JERUSALEM -- Jews from Manhattan to Mozambique held prayer vigils on Monday to protest the arrest and incarceration of an Israeli feminist as she was leading 250 American Jewish women in prayer at the Western Wall.
The Oct. 16 arrest of Anat Hoffman, who co-founded Women of the Wall to enable Jewish women to pray together at the wall, has elicited outrage, especially from American Jews, the vast majority of whom do not practice Orthodox Judaism.
The wall, one of the holiest sites in Judaism, has segregated prayer sections for men and women. Israeli regulations on holy sites forbid “conducting a religious ceremony contrary to accepted practice” and “wearing unfit attire.”
Hoffman was officially arrested on charges of "disturbing public order."

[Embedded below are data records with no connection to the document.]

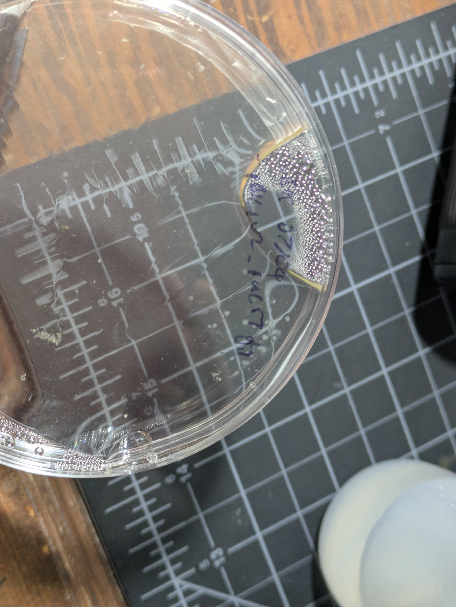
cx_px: 228
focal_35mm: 51
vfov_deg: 37.5
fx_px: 895
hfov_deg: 28.6
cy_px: 304
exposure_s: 1/60
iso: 134
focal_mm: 5.43
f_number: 1.89
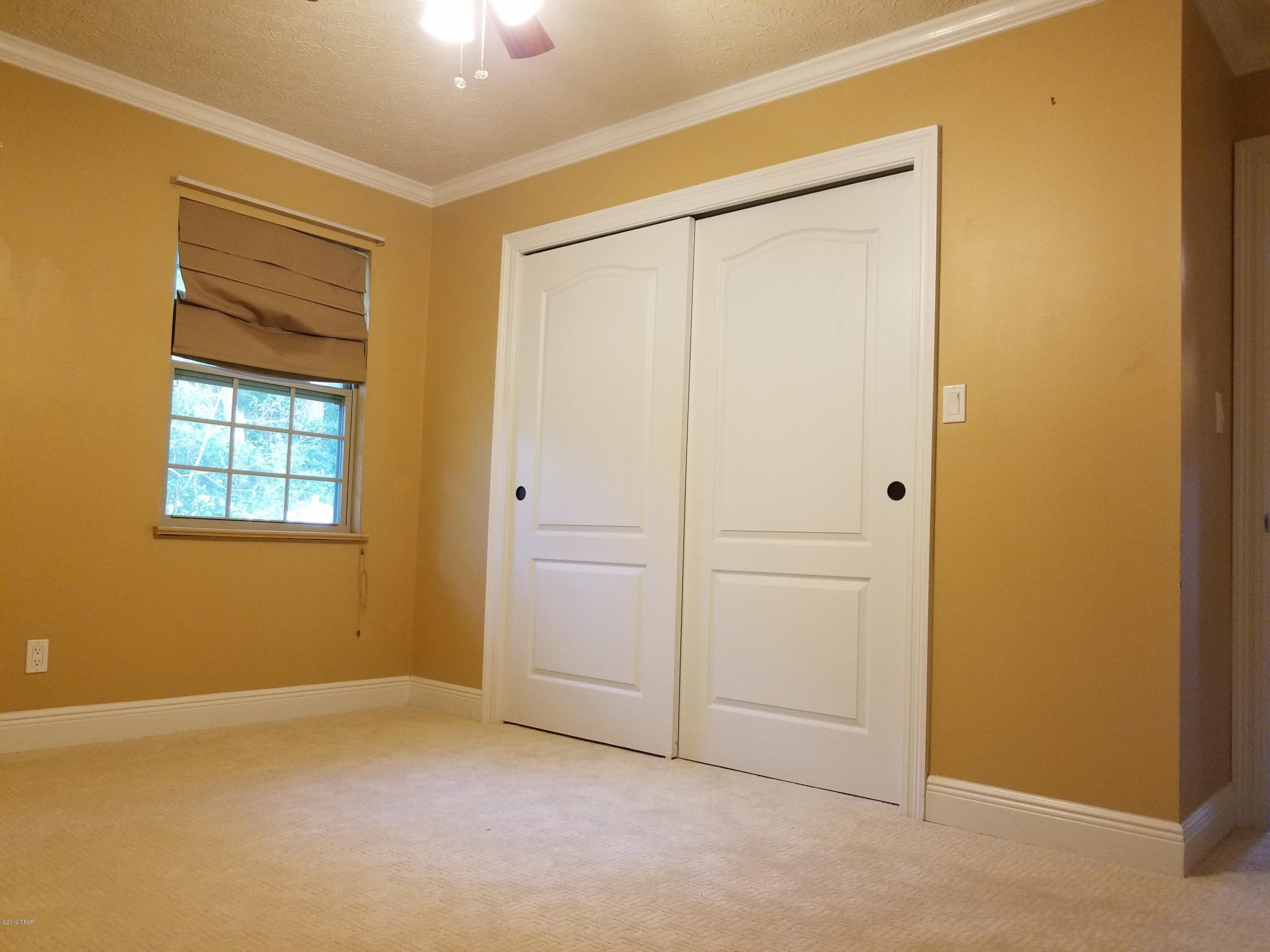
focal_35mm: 26
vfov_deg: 53.1
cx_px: 635
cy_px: 476
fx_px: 954
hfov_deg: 67.3
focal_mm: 4.2
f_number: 1.7
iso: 200
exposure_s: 1/24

Police have recently begun to arrest women praying at the wall for wearing black and white prayer shawls, the type traditionally worn by men. Hoffman was wearing a brightly colored shawl worn by many Women of the Wall members.
Hoffman said she was handcuffed, strip-searched, dragged on the floor and forced to spend the night on the floor of her cell, wrapped in her prayer shawl.
The police deny that Hoffman was mistreated.
The arrest comes against the backdrop of growing tensions between non-ultra-Orthodox Israelis and government authorities who, critics say, are increasingly caving into demands by religious extremists to segregate and marginalize women in the public sphere.
The New York-based United Synagogue of Conservative Judaism spearheaded group recitations of the Sh'ma Yisrael prayer – the prayer Hoffman and the American women intoned before her arrest – and the observances quickly spread to Jewish communities around the world.
In Jerusalem, at exactly 7 p.m., about 50 mostly young women and men took up positions at a pedestrian mall in the heart of Jerusalem and, flash mob-style, came together as they sang, quite loudly, the Sh'ma Yisrael prayer.
Simultaneous vigils were held around the world.
Marne Rochester, who came to the Jerusalem vigil with her 7-year-old daughter, Leora, said she participated “to show support for Anat Hoffman and my disdain for what is happening in this country.”
Two decades ago, Rochester said, “I used to be able to pray at the back of the Western Wall plaza in a mixed group of men and women and nobody bothered us. Now, that’s impossible. The wall has been taken over by extremists.”
Michele Chabin writes for Religion News Service. Via RNS.